» What you have to do
Put each line of the entries below into a JSON list of strings, one string per line, with blank lines omitted and the pictures left out.

» Entries supplied
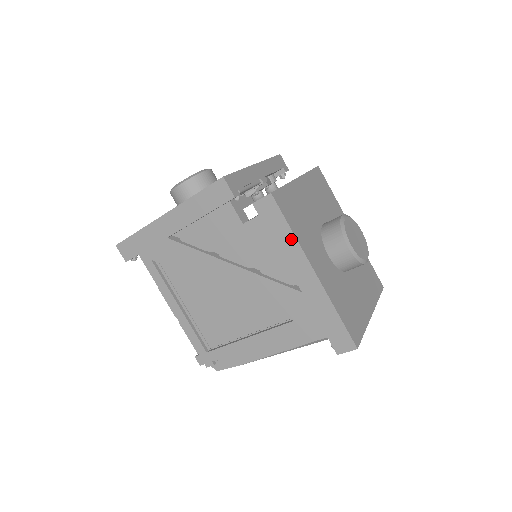
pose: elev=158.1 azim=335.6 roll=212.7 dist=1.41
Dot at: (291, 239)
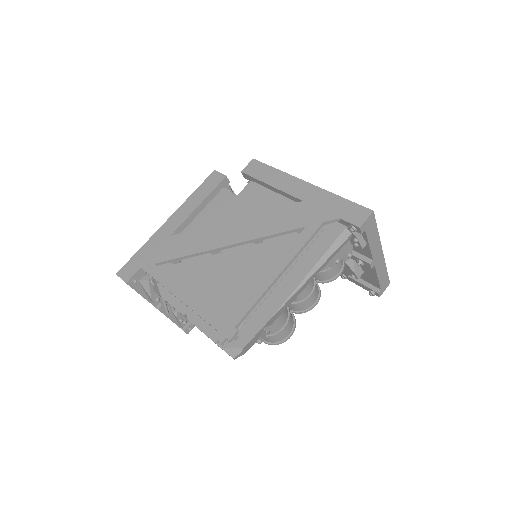
Dot at: (278, 174)
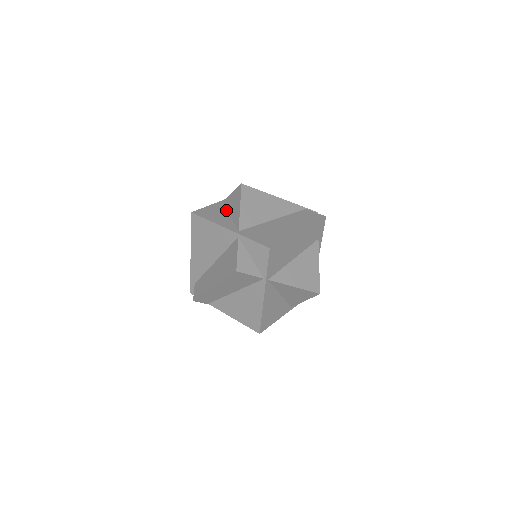
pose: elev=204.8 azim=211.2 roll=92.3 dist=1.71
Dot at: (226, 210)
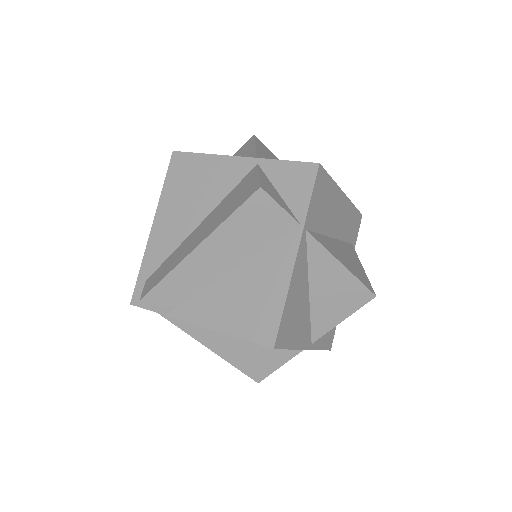
Dot at: occluded
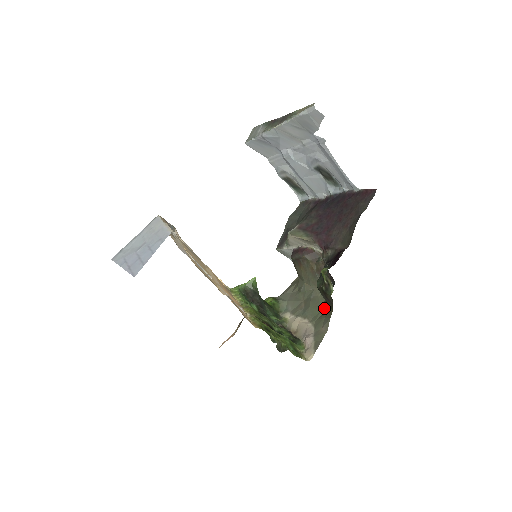
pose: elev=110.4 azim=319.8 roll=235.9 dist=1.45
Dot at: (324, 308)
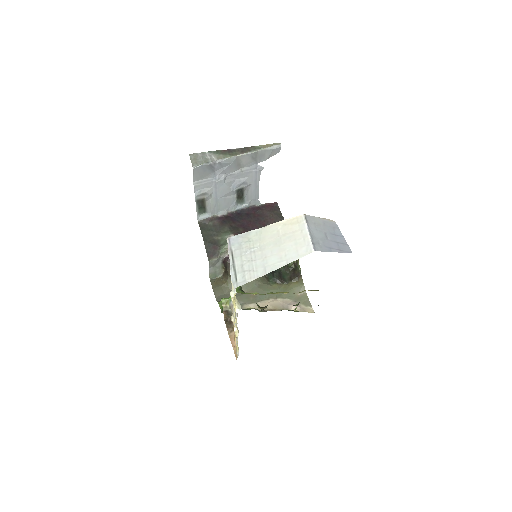
Dot at: (279, 286)
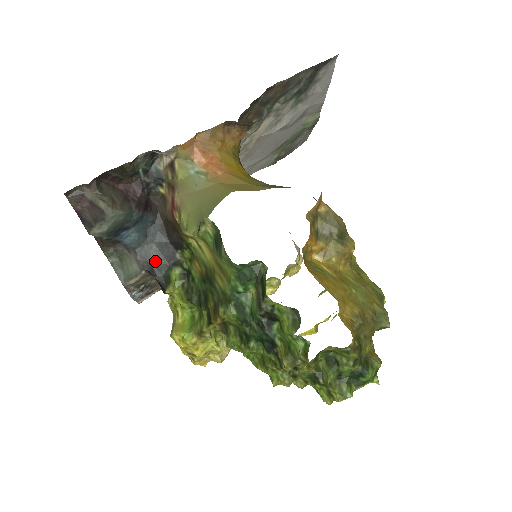
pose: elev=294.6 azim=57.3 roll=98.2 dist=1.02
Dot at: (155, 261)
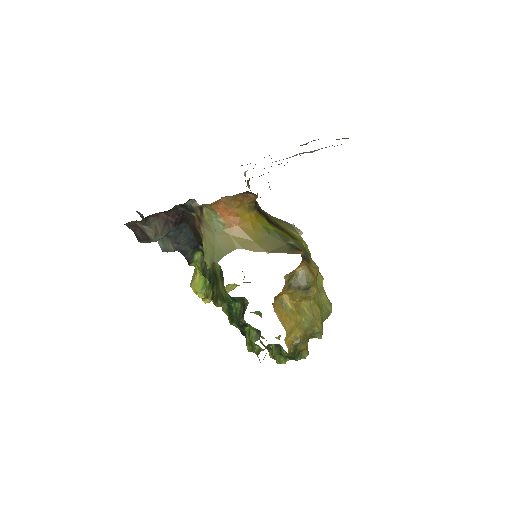
Dot at: (185, 246)
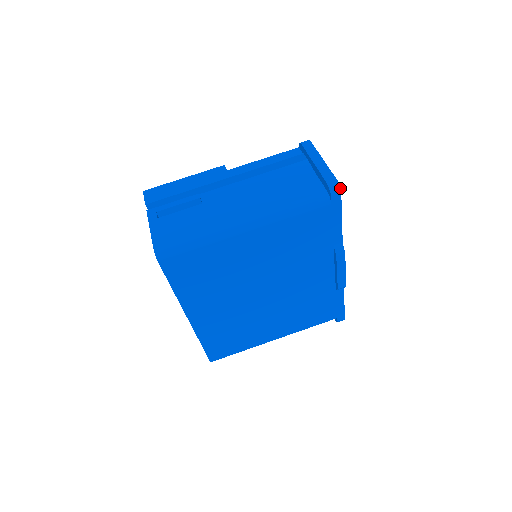
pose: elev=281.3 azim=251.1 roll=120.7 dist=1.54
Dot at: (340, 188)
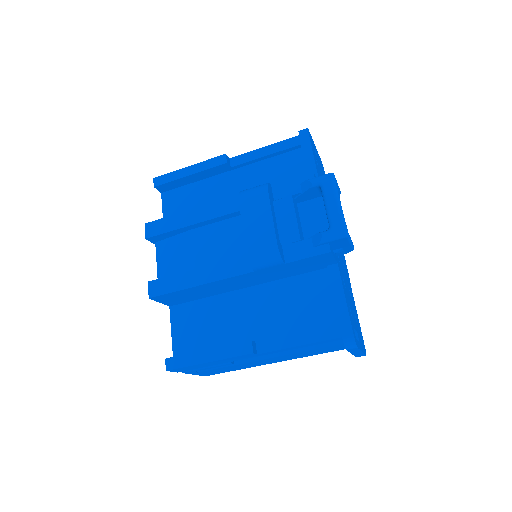
Dot at: occluded
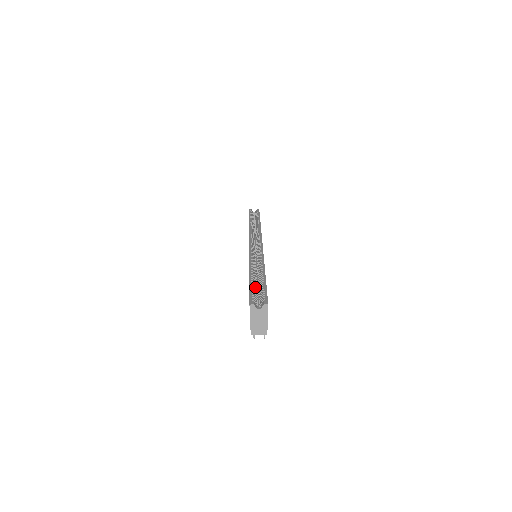
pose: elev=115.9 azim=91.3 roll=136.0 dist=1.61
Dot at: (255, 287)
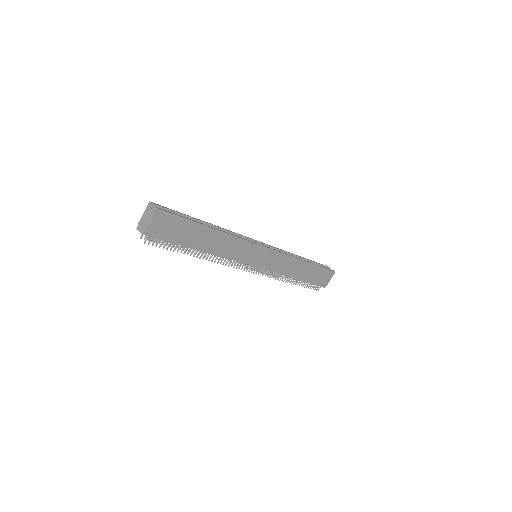
Dot at: occluded
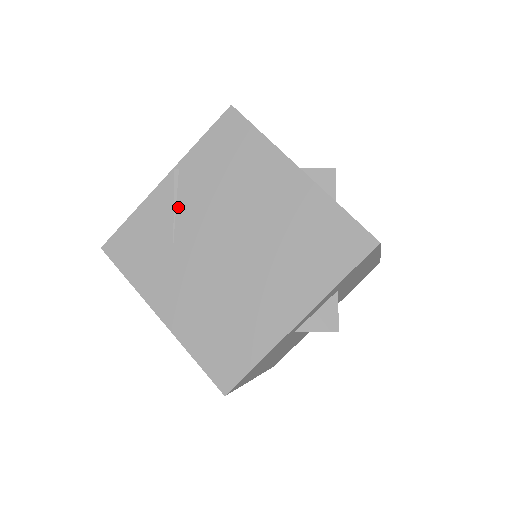
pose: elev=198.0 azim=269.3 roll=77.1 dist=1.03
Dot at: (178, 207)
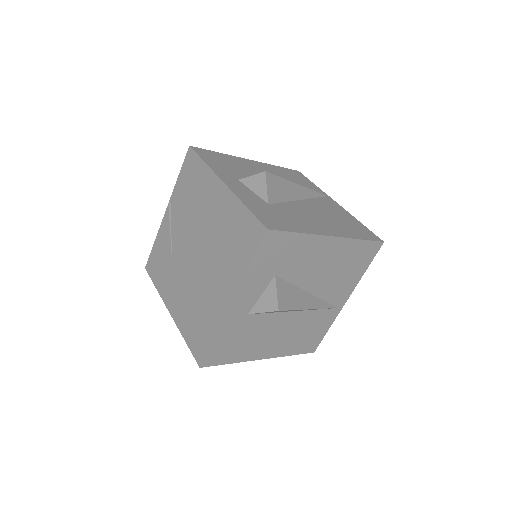
Dot at: (172, 230)
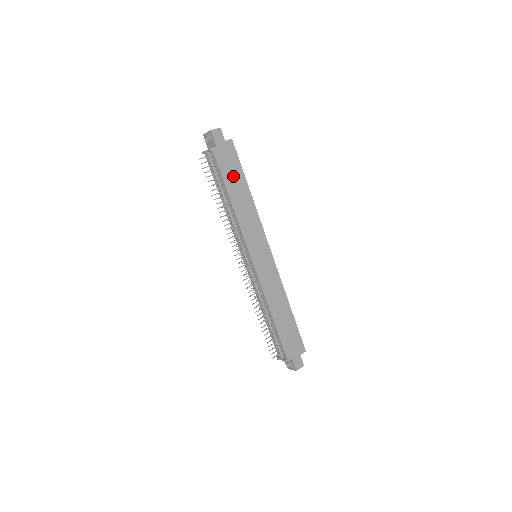
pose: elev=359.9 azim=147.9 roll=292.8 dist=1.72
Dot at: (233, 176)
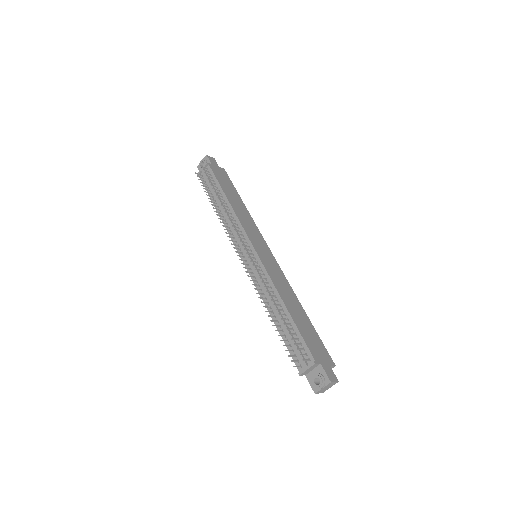
Dot at: (228, 187)
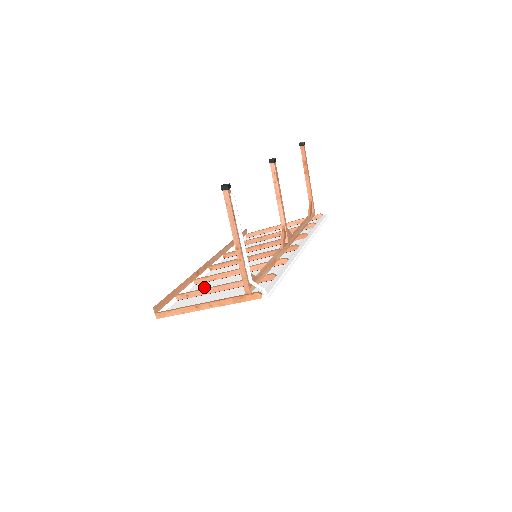
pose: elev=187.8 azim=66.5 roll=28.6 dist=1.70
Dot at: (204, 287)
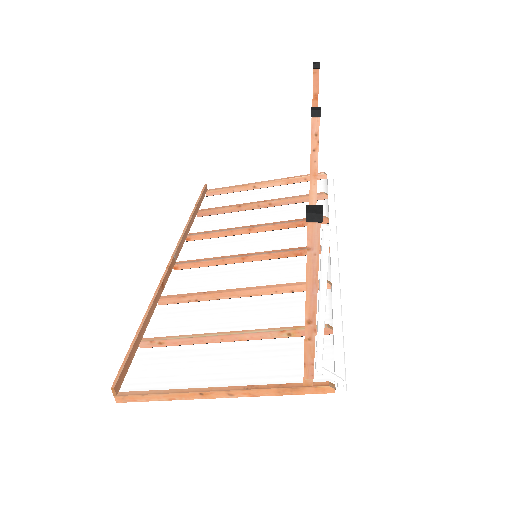
Dot at: (183, 319)
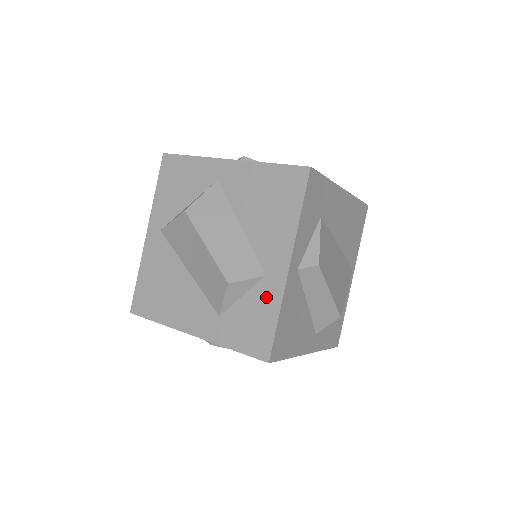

» Task output
[
  "pose: elev=158.1 azim=335.6 roll=212.7 dist=1.41",
  "Dot at: (291, 239)",
  "Dot at: (278, 174)",
  "pose: elev=204.8 azim=211.2 roll=92.3 dist=1.71",
  "Dot at: (226, 210)",
  "Dot at: occluded",
  "pose: elev=110.4 azim=319.8 roll=235.9 dist=1.45",
  "Dot at: (324, 308)",
  "Dot at: (279, 286)",
  "pose: elev=294.6 azim=57.3 roll=98.2 dist=1.02",
  "Dot at: (155, 261)",
  "Dot at: (185, 246)",
  "pose: elev=281.3 azim=251.1 roll=120.7 dist=1.54",
  "Dot at: (340, 188)",
  "Dot at: occluded",
  "pose: elev=115.9 azim=91.3 roll=136.0 dist=1.61",
  "Dot at: (255, 287)",
  "Dot at: occluded",
  "pose: elev=198.0 azim=269.3 roll=77.1 dist=1.03",
  "Dot at: (178, 207)",
  "Dot at: (172, 230)",
  "pose: elev=359.9 azim=147.9 roll=292.8 dist=1.72",
  "Dot at: (233, 176)",
  "Dot at: (228, 187)",
  "pose: elev=187.8 azim=66.5 roll=28.6 dist=1.70",
  "Dot at: (204, 287)",
  "Dot at: (183, 319)"
]